Work instruction » Rename "Combined Score" to "Aggregate Score" throughout the records, and reproduce them with every other detail left as it is.

Chart-based quiz items:

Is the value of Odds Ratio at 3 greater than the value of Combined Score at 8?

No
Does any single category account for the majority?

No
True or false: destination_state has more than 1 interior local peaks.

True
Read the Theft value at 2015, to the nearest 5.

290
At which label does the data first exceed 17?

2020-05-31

Exercise output »
Is the value of Odds Ratio at 3 greater than the value of Aggregate Score at 8?

No
Does any single category account for the majority?

No
True or false: destination_state has more than 1 interior local peaks.

True
Read the Theft value at 2015, to the nearest 5.

290
At which label does the data first exceed 17?

2020-05-31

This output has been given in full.